I have the following dataset:
a b
1 a
1 a
1 a
1 none
2 none
2 none
2 b
3 a
3 c
3 c
3 d
4 a
I want to get the most frequent value in b for any a and the second most frequent value of b for any a. in case two values in b have the same frequency I m indifferent about any of the two being considered the "first" or the "second".
in this case the expected output would be:
d2:
a first second
1 a none
2 none b
3 c a(or d, doesn't matter)
4 a NA
as you can see a=4 has just one value in b, thus I expect a NA in the output column "second" as there is no second most frequent value.
data:
a <- c(1,1,1,1,2,2,2,3,3,3,3,4)
b<- c("a","a", "a", "none", "none", "none", "b", "a", "c" , "c", "d","a")
d <- data.frame(a,b)
what I tried at the moment is the following
d1 <- d %>% group_by(a) %>% summarize ( first =names(which.max(table(b))) , second= names(which.max(table(b)[-which.max(table(b))] )))

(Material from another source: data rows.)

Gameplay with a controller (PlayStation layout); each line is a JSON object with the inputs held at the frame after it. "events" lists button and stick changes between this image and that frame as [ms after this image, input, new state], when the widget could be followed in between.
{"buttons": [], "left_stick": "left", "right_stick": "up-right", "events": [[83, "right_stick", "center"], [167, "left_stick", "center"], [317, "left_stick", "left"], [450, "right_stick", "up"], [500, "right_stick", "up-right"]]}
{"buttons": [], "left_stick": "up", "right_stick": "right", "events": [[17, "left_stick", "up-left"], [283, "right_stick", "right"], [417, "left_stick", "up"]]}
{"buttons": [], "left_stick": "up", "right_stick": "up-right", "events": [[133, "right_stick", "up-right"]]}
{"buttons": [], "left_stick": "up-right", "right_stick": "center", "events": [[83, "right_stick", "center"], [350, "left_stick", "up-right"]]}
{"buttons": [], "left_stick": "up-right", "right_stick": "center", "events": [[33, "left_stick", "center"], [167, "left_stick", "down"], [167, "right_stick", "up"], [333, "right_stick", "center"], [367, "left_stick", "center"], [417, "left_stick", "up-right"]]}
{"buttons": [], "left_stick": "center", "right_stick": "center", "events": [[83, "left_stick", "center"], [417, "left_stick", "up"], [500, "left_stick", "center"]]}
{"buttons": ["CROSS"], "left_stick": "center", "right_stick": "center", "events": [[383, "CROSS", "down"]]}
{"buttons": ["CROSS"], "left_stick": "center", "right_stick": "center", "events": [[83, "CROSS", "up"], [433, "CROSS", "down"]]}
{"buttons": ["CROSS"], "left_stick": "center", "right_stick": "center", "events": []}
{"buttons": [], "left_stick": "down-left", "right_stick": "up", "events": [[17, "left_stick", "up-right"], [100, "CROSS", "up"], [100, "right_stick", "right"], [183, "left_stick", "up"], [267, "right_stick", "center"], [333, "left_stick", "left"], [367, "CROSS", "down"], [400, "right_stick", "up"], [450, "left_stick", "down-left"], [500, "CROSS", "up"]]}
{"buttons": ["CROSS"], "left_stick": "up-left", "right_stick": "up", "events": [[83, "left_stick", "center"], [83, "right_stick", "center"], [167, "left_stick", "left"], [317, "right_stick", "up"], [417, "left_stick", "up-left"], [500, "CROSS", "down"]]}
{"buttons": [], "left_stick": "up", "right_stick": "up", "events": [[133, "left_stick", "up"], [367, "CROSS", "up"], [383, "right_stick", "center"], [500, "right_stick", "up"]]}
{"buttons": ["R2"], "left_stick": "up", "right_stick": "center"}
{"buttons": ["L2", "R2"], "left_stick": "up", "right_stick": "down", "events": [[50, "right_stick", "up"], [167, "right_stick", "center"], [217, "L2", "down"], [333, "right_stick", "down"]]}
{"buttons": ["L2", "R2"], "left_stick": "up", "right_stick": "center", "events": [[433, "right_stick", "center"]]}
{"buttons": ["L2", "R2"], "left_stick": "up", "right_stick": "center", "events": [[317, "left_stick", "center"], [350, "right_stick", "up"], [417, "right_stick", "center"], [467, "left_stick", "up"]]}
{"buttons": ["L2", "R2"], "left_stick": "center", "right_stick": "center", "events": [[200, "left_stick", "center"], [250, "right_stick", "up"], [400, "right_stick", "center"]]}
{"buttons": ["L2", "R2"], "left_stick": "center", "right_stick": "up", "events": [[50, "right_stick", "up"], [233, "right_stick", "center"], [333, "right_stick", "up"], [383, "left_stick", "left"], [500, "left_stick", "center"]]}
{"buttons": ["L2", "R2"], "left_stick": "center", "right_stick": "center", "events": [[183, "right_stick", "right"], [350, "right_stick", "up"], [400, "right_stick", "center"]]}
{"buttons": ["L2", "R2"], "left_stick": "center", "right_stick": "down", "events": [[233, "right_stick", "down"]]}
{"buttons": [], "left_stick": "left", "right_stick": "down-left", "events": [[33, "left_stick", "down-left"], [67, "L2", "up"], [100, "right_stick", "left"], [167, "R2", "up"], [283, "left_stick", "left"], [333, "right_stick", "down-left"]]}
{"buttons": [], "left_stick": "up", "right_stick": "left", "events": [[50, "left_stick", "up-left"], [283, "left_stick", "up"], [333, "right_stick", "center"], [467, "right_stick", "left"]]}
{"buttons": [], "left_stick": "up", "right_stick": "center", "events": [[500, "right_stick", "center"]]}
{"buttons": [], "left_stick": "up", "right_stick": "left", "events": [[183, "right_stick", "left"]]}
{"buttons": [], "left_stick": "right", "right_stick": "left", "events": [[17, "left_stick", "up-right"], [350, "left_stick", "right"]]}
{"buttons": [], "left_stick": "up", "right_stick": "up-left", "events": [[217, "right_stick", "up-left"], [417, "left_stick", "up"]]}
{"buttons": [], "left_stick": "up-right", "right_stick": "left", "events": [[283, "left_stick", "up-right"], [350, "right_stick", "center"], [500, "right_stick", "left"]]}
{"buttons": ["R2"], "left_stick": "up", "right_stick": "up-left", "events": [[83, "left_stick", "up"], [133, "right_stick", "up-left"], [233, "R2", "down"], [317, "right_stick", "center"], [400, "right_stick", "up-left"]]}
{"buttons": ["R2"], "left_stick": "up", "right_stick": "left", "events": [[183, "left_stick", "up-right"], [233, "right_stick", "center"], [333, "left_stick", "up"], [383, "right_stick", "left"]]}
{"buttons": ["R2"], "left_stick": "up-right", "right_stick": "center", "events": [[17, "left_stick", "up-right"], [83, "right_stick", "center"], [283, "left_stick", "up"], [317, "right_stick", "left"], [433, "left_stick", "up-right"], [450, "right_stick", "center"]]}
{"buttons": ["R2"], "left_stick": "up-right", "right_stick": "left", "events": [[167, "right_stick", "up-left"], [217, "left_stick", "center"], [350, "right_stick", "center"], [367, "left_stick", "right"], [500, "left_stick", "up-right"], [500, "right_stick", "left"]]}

but it doesn't work properly, any idea on how to do this?
You can count
number of rows for a
and b
combination and for each value of a
select 1st and 2nd value in summarise
.
library(dplyr)
d %>%
count(a, b, sort = TRUE) %>%
group_by(a) %>%
summarise(first = b[1],second = b[2])
# A tibble: 4 x 3
# a first second
# <dbl> <chr> <chr>
#1 1 a none
#2 2 none b
#3 3 c a
#4 4 a NA